Other operations with matrices:

```
# Are elements in row 1 equivalent to corresponding elements from column 1:
m[1,]==m[,1]
# A logical matrix: TRUE for m elements >3, FALSE otherwise:
m>3
# Selects only TRUE elements - that is ones greater than 3:
m[m>3]
```

```
t(m) # Transpose m
m <- t(m) # Assign m the transposed m
m %*% t(m) # %*% does matrix multiplication
m * m # * does element-wise multiplication
```

Arrays are used when we have more than 2 dimensions. We can create them using the `array()`

function:

```
a <- array(data=1:18,dim=c(3,3,2)) # 3d with dimensions 3x3x2
a <- array(1:18,c(3,3,2)) # the same array
```

Lists are collections of objects. A single list can contain all kinds of elements - character strings, numeric vectors, matrices, other lists, and so on.
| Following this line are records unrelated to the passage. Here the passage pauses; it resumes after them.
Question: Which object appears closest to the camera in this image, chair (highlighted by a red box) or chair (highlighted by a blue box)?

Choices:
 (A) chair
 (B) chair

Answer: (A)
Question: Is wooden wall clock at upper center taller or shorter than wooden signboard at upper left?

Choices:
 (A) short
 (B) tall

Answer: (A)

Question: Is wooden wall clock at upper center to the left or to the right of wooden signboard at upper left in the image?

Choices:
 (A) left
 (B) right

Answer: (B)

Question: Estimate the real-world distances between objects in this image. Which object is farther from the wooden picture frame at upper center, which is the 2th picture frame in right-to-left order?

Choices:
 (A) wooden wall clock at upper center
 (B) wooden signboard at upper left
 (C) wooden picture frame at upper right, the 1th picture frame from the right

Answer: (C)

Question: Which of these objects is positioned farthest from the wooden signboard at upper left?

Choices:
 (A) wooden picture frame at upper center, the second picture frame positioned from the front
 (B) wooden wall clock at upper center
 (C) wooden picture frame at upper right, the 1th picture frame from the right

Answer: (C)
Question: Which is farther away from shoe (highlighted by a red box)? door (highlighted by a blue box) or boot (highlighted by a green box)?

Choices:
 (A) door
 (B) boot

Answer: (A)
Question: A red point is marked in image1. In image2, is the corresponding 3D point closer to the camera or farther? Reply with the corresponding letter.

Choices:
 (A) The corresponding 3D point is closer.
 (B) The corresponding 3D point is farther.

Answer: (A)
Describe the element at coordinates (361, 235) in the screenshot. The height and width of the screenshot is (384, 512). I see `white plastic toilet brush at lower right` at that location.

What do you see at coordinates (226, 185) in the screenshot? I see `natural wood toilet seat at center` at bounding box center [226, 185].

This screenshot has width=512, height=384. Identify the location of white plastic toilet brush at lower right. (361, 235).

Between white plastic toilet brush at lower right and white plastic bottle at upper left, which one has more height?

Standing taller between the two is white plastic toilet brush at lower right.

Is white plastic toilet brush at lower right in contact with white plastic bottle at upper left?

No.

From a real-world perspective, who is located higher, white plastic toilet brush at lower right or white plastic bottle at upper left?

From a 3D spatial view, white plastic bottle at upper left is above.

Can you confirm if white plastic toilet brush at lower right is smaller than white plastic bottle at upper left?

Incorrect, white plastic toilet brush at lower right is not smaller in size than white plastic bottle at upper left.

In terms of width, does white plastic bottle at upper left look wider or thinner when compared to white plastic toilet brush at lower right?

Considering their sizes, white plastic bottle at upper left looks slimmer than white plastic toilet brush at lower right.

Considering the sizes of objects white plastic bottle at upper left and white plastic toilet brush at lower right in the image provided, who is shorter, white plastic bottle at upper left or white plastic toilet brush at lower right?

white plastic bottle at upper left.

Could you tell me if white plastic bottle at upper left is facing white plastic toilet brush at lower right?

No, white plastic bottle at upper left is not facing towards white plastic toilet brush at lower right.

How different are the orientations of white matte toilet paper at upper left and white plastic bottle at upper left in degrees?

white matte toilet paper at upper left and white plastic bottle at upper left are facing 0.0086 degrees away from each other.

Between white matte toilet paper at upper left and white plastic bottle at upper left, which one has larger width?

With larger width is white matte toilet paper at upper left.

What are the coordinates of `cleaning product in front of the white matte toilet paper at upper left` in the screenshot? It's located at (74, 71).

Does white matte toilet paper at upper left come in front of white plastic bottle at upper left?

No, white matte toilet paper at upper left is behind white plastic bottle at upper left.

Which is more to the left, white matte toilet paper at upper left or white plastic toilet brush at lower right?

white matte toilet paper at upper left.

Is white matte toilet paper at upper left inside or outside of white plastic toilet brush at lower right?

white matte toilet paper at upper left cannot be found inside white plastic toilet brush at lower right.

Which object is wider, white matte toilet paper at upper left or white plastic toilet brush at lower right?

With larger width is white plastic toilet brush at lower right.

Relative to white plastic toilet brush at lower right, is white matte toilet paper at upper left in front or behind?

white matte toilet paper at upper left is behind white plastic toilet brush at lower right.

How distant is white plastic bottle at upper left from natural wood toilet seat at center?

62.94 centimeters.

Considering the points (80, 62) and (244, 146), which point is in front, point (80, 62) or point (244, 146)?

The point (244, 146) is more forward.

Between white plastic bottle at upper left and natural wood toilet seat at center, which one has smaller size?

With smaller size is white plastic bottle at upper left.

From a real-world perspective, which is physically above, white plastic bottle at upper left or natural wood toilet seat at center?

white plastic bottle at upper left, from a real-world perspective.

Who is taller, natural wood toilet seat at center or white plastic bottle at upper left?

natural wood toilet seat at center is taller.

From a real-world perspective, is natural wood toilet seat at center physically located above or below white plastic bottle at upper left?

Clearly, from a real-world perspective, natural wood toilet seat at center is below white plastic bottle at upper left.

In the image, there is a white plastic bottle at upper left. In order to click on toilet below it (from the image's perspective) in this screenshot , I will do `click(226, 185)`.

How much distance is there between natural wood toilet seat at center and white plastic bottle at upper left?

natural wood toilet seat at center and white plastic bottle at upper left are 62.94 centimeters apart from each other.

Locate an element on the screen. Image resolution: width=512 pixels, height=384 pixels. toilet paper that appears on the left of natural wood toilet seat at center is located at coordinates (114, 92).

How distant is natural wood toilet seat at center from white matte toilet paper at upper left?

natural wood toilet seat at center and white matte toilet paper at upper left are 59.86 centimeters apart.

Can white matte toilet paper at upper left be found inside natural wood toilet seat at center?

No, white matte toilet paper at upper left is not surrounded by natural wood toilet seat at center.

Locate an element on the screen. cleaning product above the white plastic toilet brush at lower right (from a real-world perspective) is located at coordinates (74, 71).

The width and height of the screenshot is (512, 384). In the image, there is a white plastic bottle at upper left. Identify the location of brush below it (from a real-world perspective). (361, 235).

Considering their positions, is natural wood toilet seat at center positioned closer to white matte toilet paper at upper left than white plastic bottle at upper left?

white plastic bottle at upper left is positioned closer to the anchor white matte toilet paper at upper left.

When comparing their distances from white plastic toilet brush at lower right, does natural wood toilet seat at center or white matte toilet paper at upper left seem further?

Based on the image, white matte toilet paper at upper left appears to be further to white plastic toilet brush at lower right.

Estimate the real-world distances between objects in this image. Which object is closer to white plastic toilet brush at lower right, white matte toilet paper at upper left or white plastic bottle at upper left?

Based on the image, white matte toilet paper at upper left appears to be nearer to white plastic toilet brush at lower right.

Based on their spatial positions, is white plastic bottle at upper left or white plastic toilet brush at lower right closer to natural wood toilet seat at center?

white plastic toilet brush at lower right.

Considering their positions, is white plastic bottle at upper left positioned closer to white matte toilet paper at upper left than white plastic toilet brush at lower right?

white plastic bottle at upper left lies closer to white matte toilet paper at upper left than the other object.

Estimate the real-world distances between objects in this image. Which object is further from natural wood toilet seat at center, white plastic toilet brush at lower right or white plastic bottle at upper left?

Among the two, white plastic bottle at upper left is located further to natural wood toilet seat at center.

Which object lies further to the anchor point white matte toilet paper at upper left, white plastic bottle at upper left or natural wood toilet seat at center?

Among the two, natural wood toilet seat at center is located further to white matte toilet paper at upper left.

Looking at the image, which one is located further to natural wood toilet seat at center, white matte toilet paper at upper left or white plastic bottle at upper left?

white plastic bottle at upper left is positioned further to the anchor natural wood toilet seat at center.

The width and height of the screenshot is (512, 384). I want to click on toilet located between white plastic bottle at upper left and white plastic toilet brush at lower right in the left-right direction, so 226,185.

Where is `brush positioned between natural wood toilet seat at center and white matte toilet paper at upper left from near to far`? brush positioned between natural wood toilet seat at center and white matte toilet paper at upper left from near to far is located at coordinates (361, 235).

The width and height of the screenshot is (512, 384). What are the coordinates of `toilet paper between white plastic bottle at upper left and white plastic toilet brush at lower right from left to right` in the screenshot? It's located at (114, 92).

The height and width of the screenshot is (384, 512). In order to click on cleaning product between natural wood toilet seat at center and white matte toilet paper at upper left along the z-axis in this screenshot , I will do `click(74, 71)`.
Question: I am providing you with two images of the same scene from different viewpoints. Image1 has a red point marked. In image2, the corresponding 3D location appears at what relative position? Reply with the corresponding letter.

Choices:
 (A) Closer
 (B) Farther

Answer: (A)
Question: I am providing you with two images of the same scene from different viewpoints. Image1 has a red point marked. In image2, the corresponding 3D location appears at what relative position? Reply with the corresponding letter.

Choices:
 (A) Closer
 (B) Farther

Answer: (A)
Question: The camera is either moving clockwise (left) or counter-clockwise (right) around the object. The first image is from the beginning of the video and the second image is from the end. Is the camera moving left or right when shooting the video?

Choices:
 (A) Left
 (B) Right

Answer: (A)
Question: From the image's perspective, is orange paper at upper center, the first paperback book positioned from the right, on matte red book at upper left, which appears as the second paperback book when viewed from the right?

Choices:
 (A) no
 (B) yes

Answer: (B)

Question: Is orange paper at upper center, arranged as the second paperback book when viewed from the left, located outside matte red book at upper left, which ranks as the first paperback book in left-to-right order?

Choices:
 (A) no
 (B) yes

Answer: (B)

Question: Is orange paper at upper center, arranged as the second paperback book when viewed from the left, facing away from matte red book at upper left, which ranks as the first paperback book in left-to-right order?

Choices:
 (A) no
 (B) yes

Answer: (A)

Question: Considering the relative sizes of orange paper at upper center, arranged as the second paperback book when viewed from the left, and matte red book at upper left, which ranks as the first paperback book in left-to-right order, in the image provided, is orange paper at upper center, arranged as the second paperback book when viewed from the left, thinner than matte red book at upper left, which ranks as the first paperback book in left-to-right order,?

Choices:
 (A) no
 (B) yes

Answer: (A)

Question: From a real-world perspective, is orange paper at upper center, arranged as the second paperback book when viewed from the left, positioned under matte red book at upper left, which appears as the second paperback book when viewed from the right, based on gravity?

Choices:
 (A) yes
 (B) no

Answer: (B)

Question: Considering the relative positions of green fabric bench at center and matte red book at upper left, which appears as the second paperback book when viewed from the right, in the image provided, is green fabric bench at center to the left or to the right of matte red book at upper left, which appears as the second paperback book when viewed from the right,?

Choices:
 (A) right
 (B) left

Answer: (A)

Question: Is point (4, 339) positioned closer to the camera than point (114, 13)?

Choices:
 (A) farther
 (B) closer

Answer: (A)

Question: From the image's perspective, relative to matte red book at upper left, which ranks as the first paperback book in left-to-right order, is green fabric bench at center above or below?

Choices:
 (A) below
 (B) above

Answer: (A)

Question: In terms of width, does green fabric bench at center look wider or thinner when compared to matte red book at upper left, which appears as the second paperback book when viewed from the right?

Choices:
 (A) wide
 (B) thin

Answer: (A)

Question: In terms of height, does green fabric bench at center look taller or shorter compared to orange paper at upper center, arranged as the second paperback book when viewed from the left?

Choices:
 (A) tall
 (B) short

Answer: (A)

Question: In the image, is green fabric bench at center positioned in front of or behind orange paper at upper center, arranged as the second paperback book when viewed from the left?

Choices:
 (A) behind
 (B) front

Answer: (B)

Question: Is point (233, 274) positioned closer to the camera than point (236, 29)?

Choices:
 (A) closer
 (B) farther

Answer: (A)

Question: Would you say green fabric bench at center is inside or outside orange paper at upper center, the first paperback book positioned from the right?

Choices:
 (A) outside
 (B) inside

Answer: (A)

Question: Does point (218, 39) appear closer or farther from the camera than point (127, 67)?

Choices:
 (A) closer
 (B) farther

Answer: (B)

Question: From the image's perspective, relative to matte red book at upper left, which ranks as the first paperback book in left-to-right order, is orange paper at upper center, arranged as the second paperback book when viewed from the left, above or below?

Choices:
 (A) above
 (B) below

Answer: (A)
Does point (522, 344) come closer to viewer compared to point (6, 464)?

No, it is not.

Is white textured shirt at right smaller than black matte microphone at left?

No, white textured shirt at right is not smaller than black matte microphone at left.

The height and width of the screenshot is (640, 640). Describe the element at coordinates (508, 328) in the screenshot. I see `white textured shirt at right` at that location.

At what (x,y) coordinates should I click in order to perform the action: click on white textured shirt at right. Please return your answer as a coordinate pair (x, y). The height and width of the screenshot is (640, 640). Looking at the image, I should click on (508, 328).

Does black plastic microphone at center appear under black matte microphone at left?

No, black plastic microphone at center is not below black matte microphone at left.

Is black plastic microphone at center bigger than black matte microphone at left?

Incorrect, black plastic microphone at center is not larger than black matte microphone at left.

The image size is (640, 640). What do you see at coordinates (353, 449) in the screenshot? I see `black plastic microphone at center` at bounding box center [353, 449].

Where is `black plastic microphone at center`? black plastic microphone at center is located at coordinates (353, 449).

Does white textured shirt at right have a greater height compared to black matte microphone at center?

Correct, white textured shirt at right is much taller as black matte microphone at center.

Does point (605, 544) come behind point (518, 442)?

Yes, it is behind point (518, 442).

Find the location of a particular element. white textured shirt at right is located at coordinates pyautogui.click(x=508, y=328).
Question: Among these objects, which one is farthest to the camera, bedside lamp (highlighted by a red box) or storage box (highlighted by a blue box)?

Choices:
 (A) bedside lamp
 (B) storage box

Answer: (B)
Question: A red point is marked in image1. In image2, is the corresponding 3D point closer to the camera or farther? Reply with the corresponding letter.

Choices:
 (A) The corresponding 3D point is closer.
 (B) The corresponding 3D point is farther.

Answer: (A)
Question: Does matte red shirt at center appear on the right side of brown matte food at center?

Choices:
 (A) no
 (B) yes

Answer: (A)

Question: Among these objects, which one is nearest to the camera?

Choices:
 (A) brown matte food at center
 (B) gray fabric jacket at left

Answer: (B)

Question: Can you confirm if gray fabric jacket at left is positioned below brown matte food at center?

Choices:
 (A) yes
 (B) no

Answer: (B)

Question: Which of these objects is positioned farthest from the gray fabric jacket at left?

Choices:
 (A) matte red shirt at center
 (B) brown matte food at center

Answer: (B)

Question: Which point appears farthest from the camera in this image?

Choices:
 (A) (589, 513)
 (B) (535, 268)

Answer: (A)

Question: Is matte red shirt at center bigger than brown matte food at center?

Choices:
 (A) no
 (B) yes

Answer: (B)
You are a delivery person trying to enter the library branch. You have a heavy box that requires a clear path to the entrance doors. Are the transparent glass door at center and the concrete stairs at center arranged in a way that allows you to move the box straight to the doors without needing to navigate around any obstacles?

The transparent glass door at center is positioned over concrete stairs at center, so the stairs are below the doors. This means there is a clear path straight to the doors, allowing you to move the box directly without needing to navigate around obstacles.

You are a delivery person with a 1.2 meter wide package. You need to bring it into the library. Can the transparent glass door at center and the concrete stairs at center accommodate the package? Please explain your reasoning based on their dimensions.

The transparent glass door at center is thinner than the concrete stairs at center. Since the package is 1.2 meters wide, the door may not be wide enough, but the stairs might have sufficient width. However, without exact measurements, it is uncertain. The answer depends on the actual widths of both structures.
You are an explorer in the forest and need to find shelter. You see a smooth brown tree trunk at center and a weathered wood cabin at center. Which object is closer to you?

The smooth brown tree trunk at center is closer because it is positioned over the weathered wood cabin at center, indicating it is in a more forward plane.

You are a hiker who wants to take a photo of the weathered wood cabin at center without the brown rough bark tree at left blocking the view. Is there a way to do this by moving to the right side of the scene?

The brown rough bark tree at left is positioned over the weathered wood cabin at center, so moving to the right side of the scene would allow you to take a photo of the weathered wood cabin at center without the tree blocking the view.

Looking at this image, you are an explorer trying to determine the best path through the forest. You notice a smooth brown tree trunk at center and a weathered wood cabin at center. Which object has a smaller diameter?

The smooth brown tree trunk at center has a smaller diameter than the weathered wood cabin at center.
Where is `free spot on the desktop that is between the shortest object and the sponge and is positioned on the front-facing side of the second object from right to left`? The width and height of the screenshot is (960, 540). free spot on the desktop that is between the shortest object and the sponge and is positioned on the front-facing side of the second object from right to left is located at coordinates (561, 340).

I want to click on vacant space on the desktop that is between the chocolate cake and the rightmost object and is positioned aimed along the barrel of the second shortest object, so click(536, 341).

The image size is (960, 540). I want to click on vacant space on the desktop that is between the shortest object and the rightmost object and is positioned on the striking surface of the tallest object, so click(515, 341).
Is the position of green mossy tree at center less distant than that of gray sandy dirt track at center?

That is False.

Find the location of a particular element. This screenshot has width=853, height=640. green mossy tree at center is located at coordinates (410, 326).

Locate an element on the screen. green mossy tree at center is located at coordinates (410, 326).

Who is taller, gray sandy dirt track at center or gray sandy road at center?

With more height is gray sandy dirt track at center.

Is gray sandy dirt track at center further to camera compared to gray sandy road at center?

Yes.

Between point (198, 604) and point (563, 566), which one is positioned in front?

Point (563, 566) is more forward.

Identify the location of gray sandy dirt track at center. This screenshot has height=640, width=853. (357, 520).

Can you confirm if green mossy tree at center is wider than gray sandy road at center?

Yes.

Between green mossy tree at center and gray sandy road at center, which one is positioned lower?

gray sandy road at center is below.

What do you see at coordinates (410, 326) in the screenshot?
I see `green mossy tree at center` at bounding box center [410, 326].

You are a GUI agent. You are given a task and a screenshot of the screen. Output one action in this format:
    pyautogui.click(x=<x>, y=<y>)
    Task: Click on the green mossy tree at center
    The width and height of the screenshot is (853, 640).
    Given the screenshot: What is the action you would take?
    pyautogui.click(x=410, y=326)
The elements of lists are often named for easier access.

```
l1 <- list(boo=v1,foo=v2,moo=v3,zoo="Animals!") # A list with four components
l2 <- list(v1,v2,v3,"Animals!")
```

Create an empty list:

```
l3 <- list()
l4 <- NULL
```

Accessing list elements:

```
l1["boo"] # Access boo with single brackets: this returns a list.
l1[["boo"]] # Access boo with double brackets: this returns the numeric vector
l1[[1]] # Returns the first component of the list, equivalent to above.
l1$boo # Named elements can be accessed with the $ operator, as with [[]]
```

Adding more elements to a list:

```
l3[[1]] <- 11 # add an element to the empty list l3
l4[[3]] <- c(22, 23) # add a vector as element 3 in the empty list l4.
```

Since we added element 3 to the list `l4`

above, elements 1 and 2 will be generated and empty (NULL).

```
l1[[5]] <- "More elements!" # The list l1 had 4 elements, we're adding a 5th here.
l1[[8]] <- 1:11
```

We added an 8th element, but not 6th and 7th to the list`l1`

above. Elements number 6 and 7 will be created empty (NULL).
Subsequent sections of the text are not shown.